Then the brother or uncle comes in. He just happens to be a dealer at a casino (not an Indonesian casino, because remember, gambling is illegal there), and is perfectly happy to teach you some hand signals and other tricks of the trade. It’s an easy sell because, guess what? There just so happens to be a room in the house with a card table and chips all set up. He even hands you a few hundred US dollars to bet with so you can practice.
Once you’ve learned to read the signals, the gambling scam gets heavier. It just so happens there’s a high roller who’s rich, but a terrible player, expected to arrive any moment. Next thing you know, that arrogant but harmless gambler arrives, and the card dealer suggests you roll them for all they’re worth.

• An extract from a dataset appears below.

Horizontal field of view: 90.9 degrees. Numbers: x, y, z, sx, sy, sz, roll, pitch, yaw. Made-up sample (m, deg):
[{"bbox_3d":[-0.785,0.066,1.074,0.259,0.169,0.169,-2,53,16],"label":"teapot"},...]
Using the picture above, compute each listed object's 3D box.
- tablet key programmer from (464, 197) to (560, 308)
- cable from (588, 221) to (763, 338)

At first, when the stakes are low, you simply can’t lose. But as the stakes get higher, the roles are reversed. The high roller places a large stack of cash – more than you have – on the table. Most people would leave at this point and take their winnings, but that’s when you find out the house rules state you can’t quit once a stake has been offered. You either match it and take the bet, or forfeit everything you’ve already won.
The scammers are more than happy to drive you to an ATM to get more cash. Those who do immediately lose that batch of money as well, because the games are rigged, and have been all along.

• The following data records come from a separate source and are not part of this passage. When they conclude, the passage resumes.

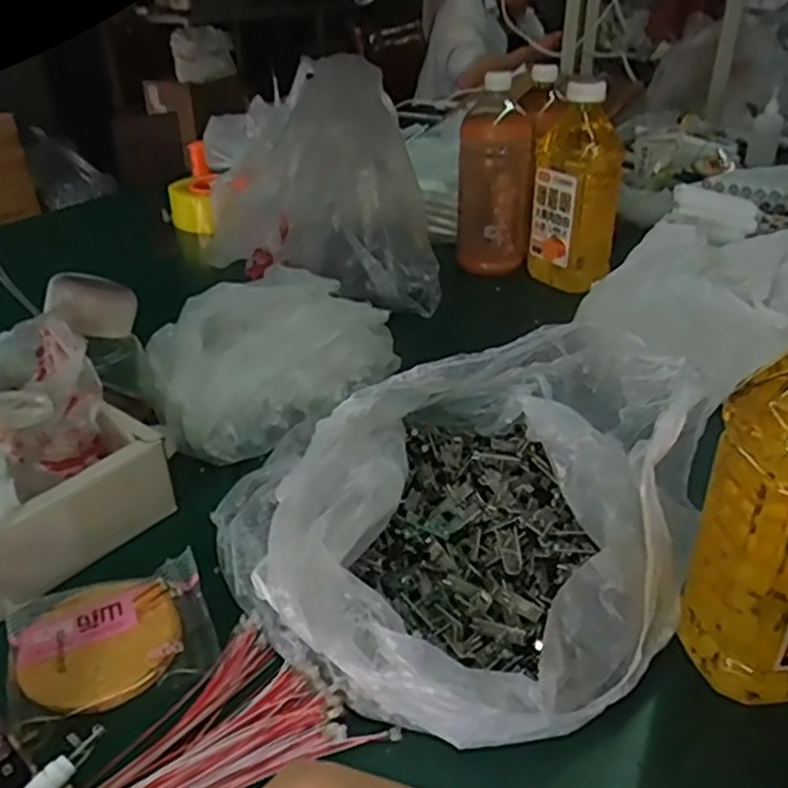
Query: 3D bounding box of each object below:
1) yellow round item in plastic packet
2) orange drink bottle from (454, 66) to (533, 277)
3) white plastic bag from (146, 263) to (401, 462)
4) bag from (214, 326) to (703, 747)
[{"bbox_3d":[-0.158,0.134,0.405,0.103,0.014,0.093,-13,39,-22],"label":"yellow round item in plastic packet"},{"bbox_3d":[0.117,-0.249,0.837,0.083,0.201,0.074,3,31,8],"label":"orange drink bottle"},{"bbox_3d":[-0.099,-0.050,0.629,0.248,0.080,0.160,-27,40,-36],"label":"white plastic bag"},{"bbox_3d":[0.059,0.054,0.413,0.203,0.119,0.256,14,36,19],"label":"bag"}]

One couple from Australia fell for the gambling scam in Bali back in 2011. They lost $3,000 before the wife flew back home and retrieved $15,000 more, then flew back to Bali only to lose it all. When the scammers asked if they could round up another $6,000, they finally realized they had been conned.
This gambling scam has been going on throughout many tourist destination in Asia dating all the way back to the 1980’s, but has most recently become prevalent in Indonesia. If you do happen to have travel plans to Bali, be vigilant. Do not gamble, and be especially careful who you make friends with.